Hackers keep harassing all types of computer processors, from individuals to organizations, as shown by the Colonial Pipeline crisis. Attackers and spies want knowledge and resources, and they can easily adjust to industry shifts, such as better hardware and software or more tech-savvy users.
Researchers are working to build unhackable processors (hardware and software), just as hackers attempt to manipulate any backdoor they can find in order to extort information or make quick money. The most significant development is Morpheus, a computer processor developed by the University of Michigan that is designed to prevent most low-level attempts at the hardware scale.
Morpheus isn’t completely unhackable, but it’s a huge step forward. It’s expected to be extremely difficult to get into, as per Todd Austin of the University of Michigan. As per IEEE Spectrum, 580 cybersecurity researchers attempted and failed to hack into Morpheus for 13,000 hours.
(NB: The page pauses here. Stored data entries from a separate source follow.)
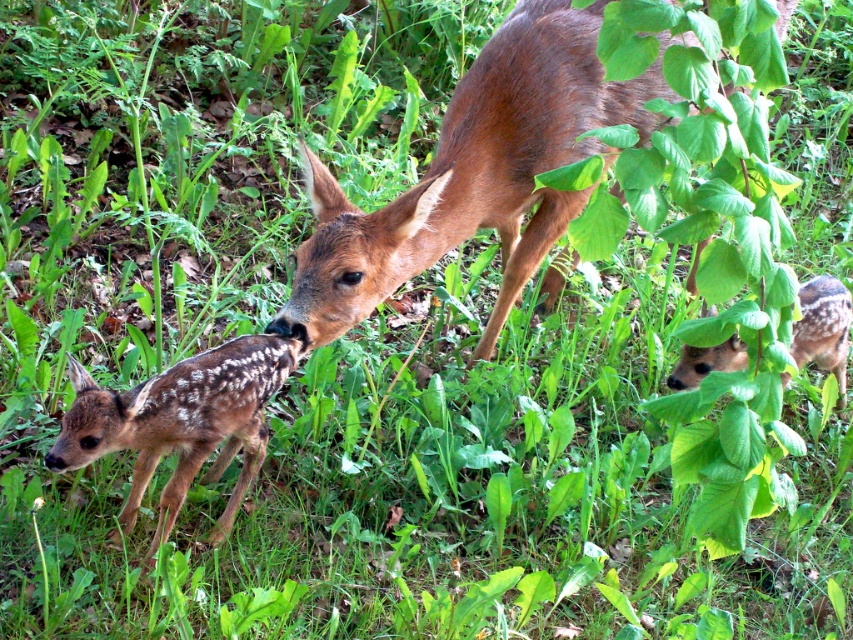
Looking at this image, you are a wildlife photographer aiming to capture a photo of the brown furry deer at center and the brown speckled fawn at lower left. Based on their sizes, which animal should you focus on first to ensure they both fit in the frame?

The brown furry deer at center is wider than the brown speckled fawn at lower left, so you should focus on the brown furry deer at center first to ensure both fit in the frame.

You are a wildlife photographer holding a camera. You want to take a photo of the brown furry deer at center from a distance that won t startle it. According to wildlife guidelines, you should keep at least 3 meters away from the deer. Can you take the photo without moving closer?

The brown furry deer at center and camera are 2.50 meters apart, which is less than the required 3 meters. Therefore, you cannot take the photo without moving closer to maintain the safe distance.

You are a wildlife photographer observing the scene. You need to capture a photo that includes both the brown furry deer at center and the brown speckled fawn at lower left. Based on their positions, which deer should be placed on the right side in your camera frame?

The brown furry deer at center should be placed on the right side in your camera frame because it is positioned on the right side of the brown speckled fawn at lower left.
It was developed as part of Security Integrated Through Hardware and firmware (SSITH) program of the US Defense Advanced Research Program Agency (DARPA).
According to Austin, the custom Morpheus CPU provides a puzzle for hackers who use encryption to hide from them in order to locate and target suspicious activities:
“Morpheus is a secure CPU that was designed at the University of Michigan by a group of graduate students and some faculty. It makes the computer into a puzzle that happens to compute. Our idea was that if we could make it really hard to make any exploit work on it, then we wouldn’t have to worry about individual exploits. We just would essentially make it so mind bogglingly terrible to understand that the attackers would be discouraged from attacking this particular target. The challenge is, how do you make it mind bogglingly difficult to understand for an attacker, but not affect the normal programmer?”
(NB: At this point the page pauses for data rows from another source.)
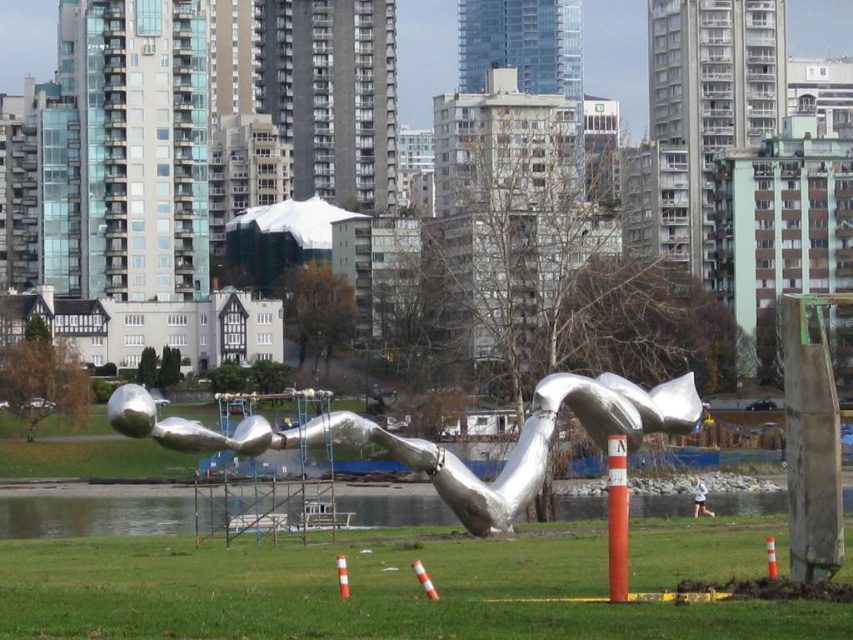
Which is more to the right, green grass at center or orange striped traffic cone at center?

Positioned to the right is green grass at center.

Does point (714, 554) come in front of point (345, 586)?

No, it is not.

Does point (564, 634) lie behind point (343, 595)?

No, it is in front of (343, 595).

Identify the location of green grass at center. (360, 593).

Is orange reflective cone at center above orange traffic cone at center?

Incorrect, orange reflective cone at center is not positioned above orange traffic cone at center.

Does orange reflective cone at center have a smaller size compared to orange traffic cone at center?

No, orange reflective cone at center is not smaller than orange traffic cone at center.

The width and height of the screenshot is (853, 640). What do you see at coordinates (424, 579) in the screenshot?
I see `orange reflective cone at center` at bounding box center [424, 579].

Find the location of `orange reflective cone at center`. orange reflective cone at center is located at coordinates (424, 579).

Can you confirm if orange matte pole at center is bigger than orange traffic cone at center?

Correct, orange matte pole at center is larger in size than orange traffic cone at center.

In the scene shown: Can you confirm if orange matte pole at center is wider than orange traffic cone at center?

Yes.

Who is more distant from viewer, (619, 451) or (767, 557)?

The point (767, 557) is more distant.

I want to click on orange matte pole at center, so click(618, 518).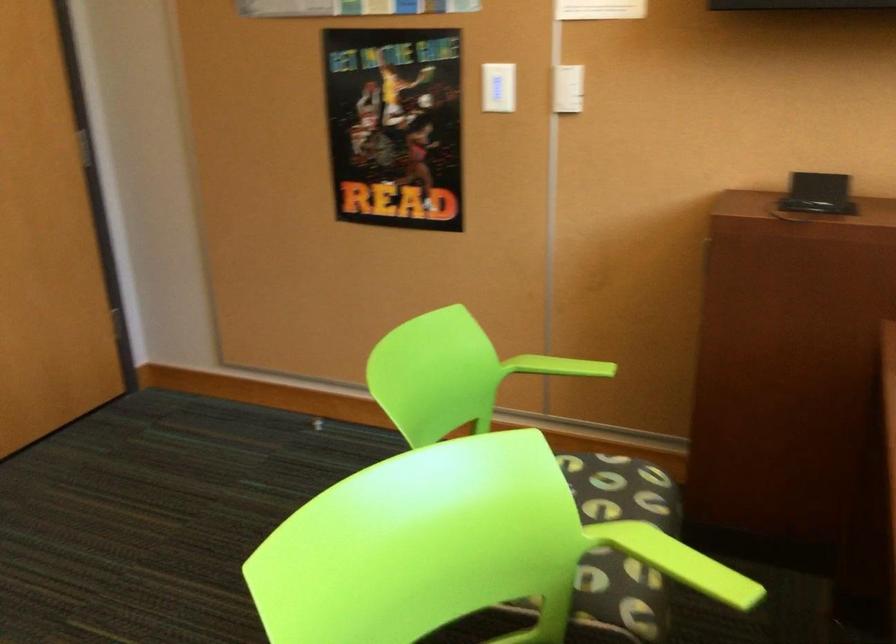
The processor distorts what the researcher refers to as “undefined semantics” in a processor:
“Think about driving a car: The defined semantics of your car are that it has a steering wheel; it has a left/right blinker; it may have a stick shift depending on the kind of car; it has as an on-off button. Once you know those basic features, you can drive your car. The undefined semantics are: Is it four cylinders or six cylinders? Does it run on diesel or electric? Does it have ABS braking or non-ABS braking? Attackers need to know all that underlying stuff, because they need to use that knowledge to step around the defenses. It is the telltale sign of an attack that it is dipping into the implementation details of a system.”
The researchers encrypt memory pointers by inserting “128 bits of randomness” into them:
“The key mechanism that’s under the hood here is making this machine change and change and change and never be the same ever again. It’s cryptography, just simple cryptography.”
Morpheus’ undefined semantics shift every few hundred milliseconds, making it impossible for hackers to prepare for them:
“The underlying implementation will be so unique that you will never see the one that you’re on now again, ever, on any other machine in the future. It is completely unique in time and space.”
The encryption is handled by a code named Simon, and it occurs every 100 milliseconds, making it extremely difficult for hackers to adjust. That time could eventually drop to 10 milliseconds, preventing information from leaving the building before changing, requiring attackers to be physically present near the targeted computer processors.
This technology – computer processors – might have prevented the notorious Spectre and Meltdown hacks of a few years ago, which exploited bugs in chips powering a wide range of computers, allowing hackers to target them. The cost of encryption is a 10% output hit, but Austin claims that large corporations like Intel, AMD, and ARM could reduce the burden to only a few percent.